=== Exercise objective ===
The data must be given again in full, with no line altered.

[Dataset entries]
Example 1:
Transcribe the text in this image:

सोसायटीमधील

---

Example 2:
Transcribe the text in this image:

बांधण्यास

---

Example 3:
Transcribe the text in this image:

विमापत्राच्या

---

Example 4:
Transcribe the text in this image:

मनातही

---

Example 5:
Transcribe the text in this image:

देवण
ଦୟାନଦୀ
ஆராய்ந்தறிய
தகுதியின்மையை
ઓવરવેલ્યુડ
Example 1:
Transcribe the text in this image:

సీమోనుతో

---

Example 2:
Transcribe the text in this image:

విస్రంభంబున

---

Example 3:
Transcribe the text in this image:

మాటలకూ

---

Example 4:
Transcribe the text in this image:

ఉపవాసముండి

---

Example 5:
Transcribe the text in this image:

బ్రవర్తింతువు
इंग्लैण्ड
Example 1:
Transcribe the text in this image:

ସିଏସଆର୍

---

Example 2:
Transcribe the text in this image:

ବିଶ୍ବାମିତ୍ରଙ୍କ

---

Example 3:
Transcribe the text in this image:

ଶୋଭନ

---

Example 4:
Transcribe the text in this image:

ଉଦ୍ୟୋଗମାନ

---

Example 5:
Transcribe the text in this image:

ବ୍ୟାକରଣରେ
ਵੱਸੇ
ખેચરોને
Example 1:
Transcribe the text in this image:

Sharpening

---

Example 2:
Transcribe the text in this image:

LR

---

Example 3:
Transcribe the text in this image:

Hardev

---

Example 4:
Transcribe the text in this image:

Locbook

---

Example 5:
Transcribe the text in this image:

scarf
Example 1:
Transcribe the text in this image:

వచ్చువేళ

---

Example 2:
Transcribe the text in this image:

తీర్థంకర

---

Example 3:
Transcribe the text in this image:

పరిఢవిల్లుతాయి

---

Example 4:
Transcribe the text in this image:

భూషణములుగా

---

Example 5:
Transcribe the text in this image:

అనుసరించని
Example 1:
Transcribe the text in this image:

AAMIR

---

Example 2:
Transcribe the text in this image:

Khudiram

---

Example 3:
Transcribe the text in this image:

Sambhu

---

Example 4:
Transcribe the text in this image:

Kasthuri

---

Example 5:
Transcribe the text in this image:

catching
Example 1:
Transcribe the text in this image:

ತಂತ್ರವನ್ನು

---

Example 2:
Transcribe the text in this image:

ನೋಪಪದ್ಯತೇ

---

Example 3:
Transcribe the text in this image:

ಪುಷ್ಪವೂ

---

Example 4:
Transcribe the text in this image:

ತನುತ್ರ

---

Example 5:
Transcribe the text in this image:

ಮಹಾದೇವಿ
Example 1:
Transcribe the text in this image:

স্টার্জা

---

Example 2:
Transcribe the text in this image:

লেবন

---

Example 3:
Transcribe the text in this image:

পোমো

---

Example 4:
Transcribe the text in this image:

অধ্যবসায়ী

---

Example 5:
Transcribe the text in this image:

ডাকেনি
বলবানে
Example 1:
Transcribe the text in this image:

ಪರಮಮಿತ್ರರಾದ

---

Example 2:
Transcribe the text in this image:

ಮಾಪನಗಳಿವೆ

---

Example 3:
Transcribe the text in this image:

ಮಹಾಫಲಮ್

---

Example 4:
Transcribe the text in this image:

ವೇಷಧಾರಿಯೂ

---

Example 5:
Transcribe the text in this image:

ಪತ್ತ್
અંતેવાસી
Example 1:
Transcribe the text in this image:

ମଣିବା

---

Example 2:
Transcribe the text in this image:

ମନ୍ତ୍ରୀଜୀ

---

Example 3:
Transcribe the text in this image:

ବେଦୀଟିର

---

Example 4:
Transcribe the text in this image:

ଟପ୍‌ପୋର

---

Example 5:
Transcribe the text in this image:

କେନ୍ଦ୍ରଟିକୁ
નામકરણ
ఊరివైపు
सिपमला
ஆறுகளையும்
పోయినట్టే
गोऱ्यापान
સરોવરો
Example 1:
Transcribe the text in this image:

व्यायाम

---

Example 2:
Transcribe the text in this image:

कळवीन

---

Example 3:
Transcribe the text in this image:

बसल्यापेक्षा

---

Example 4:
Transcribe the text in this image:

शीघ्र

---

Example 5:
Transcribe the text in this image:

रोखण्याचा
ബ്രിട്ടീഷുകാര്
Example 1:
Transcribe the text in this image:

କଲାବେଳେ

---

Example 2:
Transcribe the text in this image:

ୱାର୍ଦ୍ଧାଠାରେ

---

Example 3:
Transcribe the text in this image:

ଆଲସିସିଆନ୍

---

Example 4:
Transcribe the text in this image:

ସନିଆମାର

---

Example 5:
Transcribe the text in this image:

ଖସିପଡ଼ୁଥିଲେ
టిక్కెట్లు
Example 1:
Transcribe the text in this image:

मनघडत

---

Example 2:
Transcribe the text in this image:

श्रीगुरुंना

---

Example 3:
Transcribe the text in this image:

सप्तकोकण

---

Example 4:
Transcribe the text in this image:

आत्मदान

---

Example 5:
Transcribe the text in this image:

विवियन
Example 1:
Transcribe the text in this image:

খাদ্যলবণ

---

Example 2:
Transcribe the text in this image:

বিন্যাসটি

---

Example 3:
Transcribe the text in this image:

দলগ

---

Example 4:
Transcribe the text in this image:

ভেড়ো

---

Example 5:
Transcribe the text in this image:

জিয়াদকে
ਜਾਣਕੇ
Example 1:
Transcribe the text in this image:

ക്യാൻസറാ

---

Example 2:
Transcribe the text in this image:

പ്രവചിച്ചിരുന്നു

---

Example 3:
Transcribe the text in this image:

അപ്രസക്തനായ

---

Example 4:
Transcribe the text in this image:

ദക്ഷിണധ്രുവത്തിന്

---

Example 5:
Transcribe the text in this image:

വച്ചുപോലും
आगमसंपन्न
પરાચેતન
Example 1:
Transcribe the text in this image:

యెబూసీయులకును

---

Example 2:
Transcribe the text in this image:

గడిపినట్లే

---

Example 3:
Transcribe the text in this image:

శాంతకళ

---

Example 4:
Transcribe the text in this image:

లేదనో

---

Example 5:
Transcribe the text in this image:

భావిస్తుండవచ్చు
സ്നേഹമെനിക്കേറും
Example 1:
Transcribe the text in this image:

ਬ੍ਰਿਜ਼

=== Answer for this exercise ===
Example 1:
Transcribe the text in this image:

सोसायटीमधील

---

Example 2:
Transcribe the text in this image:

बांधण्यास

---

Example 3:
Transcribe the text in this image:

विमापत्राच्या

---

Example 4:
Transcribe the text in this image:

मनातही

---

Example 5:
Transcribe the text in this image:

देवण
ଦୟାନଦୀ
ஆராய்ந்தறிய
தகுதியின்மையை
ઓવરવેલ્યુડ
Example 1:
Transcribe the text in this image:

సీమోనుతో

---

Example 2:
Transcribe the text in this image:

విస్రంభంబున

---

Example 3:
Transcribe the text in this image:

మాటలకూ

---

Example 4:
Transcribe the text in this image:

ఉపవాసముండి

---

Example 5:
Transcribe the text in this image:

బ్రవర్తింతువు
इंग्लैण्ड
Example 1:
Transcribe the text in this image:

ସିଏସଆର୍

---

Example 2:
Transcribe the text in this image:

ବିଶ୍ବାମିତ୍ରଙ୍କ

---

Example 3:
Transcribe the text in this image:

ଶୋଭନ

---

Example 4:
Transcribe the text in this image:

ଉଦ୍ୟୋଗମାନ

---

Example 5:
Transcribe the text in this image:

ବ୍ୟାକରଣରେ
ਵੱਸੇ
ખેચરોને
Example 1:
Transcribe the text in this image:

Sharpening

---

Example 2:
Transcribe the text in this image:

LR

---

Example 3:
Transcribe the text in this image:

Hardev

---

Example 4:
Transcribe the text in this image:

Locbook

---

Example 5:
Transcribe the text in this image:

scarf
Example 1:
Transcribe the text in this image:

వచ్చువేళ

---

Example 2:
Transcribe the text in this image:

తీర్థంకర

---

Example 3:
Transcribe the text in this image:

పరిఢవిల్లుతాయి

---

Example 4:
Transcribe the text in this image:

భూషణములుగా

---

Example 5:
Transcribe the text in this image:

అనుసరించని
Example 1:
Transcribe the text in this image:

AAMIR

---

Example 2:
Transcribe the text in this image:

Khudiram

---

Example 3:
Transcribe the text in this image:

Sambhu

---

Example 4:
Transcribe the text in this image:

Kasthuri

---

Example 5:
Transcribe the text in this image:

catching
Example 1:
Transcribe the text in this image:

ತಂತ್ರವನ್ನು

---

Example 2:
Transcribe the text in this image:

ನೋಪಪದ್ಯತೇ

---

Example 3:
Transcribe the text in this image:

ಪುಷ್ಪವೂ

---

Example 4:
Transcribe the text in this image:

ತನುತ್ರ

---

Example 5:
Transcribe the text in this image:

ಮಹಾದೇವಿ
Example 1:
Transcribe the text in this image:

স্টার্জা

---

Example 2:
Transcribe the text in this image:

লেবন

---

Example 3:
Transcribe the text in this image:

পোমো

---

Example 4:
Transcribe the text in this image:

অধ্যবসায়ী

---

Example 5:
Transcribe the text in this image:

ডাকেনি
বলবানে
Example 1:
Transcribe the text in this image:

ಪರಮಮಿತ್ರರಾದ

---

Example 2:
Transcribe the text in this image:

ಮಾಪನಗಳಿವೆ

---

Example 3:
Transcribe the text in this image:

ಮಹಾಫಲಮ್

---

Example 4:
Transcribe the text in this image:

ವೇಷಧಾರಿಯೂ

---

Example 5:
Transcribe the text in this image:

ಪತ್ತ್
અંતેવાસી
Example 1:
Transcribe the text in this image:

ମଣିବା

---

Example 2:
Transcribe the text in this image:

ମନ୍ତ୍ରୀଜୀ

---

Example 3:
Transcribe the text in this image:

ବେଦୀଟିର

---

Example 4:
Transcribe the text in this image:

ଟପ୍‌ପୋର

---

Example 5:
Transcribe the text in this image:

କେନ୍ଦ୍ରଟିକୁ
નામકરણ
ఊరివైపు
सिपमला
ஆறுகளையும்
పోయినట్టే
गोऱ्यापान
સરોવરો
Example 1:
Transcribe the text in this image:

व्यायाम

---

Example 2:
Transcribe the text in this image:

कळवीन

---

Example 3:
Transcribe the text in this image:

बसल्यापेक्षा

---

Example 4:
Transcribe the text in this image:

शीघ्र

---

Example 5:
Transcribe the text in this image:

रोखण्याचा
ബ്രിട്ടീഷുകാര്
Example 1:
Transcribe the text in this image:

କଲାବେଳେ

---

Example 2:
Transcribe the text in this image:

ୱାର୍ଦ୍ଧାଠାରେ

---

Example 3:
Transcribe the text in this image:

ଆଲସିସିଆନ୍

---

Example 4:
Transcribe the text in this image:

ସନିଆମାର

---

Example 5:
Transcribe the text in this image:

ଖସିପଡ଼ୁଥିଲେ
టిక్కెట్లు
Example 1:
Transcribe the text in this image:

मनघडत

---

Example 2:
Transcribe the text in this image:

श्रीगुरुंना

---

Example 3:
Transcribe the text in this image:

सप्तकोकण

---

Example 4:
Transcribe the text in this image:

आत्मदान

---

Example 5:
Transcribe the text in this image:

विवियन
Example 1:
Transcribe the text in this image:

খাদ্যলবণ

---

Example 2:
Transcribe the text in this image:

বিন্যাসটি

---

Example 3:
Transcribe the text in this image:

দলগ

---

Example 4:
Transcribe the text in this image:

ভেড়ো

---

Example 5:
Transcribe the text in this image:

জিয়াদকে
ਜਾਣਕੇ
Example 1:
Transcribe the text in this image:

ക്യാൻസറാ

---

Example 2:
Transcribe the text in this image:

പ്രവചിച്ചിരുന്നു

---

Example 3:
Transcribe the text in this image:

അപ്രസക്തനായ

---

Example 4:
Transcribe the text in this image:

ദക്ഷിണധ്രുവത്തിന്

---

Example 5:
Transcribe the text in this image:

വച്ചുപോലും
आगमसंपन्न
પરાચેતન
Example 1:
Transcribe the text in this image:

యెబూసీయులకును

---

Example 2:
Transcribe the text in this image:

గడిపినట్లే

---

Example 3:
Transcribe the text in this image:

శాంతకళ

---

Example 4:
Transcribe the text in this image:

లేదనో

---

Example 5:
Transcribe the text in this image:

భావిస్తుండవచ్చు
സ്നേഹമെനിക്കേറും
Example 1:
Transcribe the text in this image:

ਬ੍ਰਿਜ਼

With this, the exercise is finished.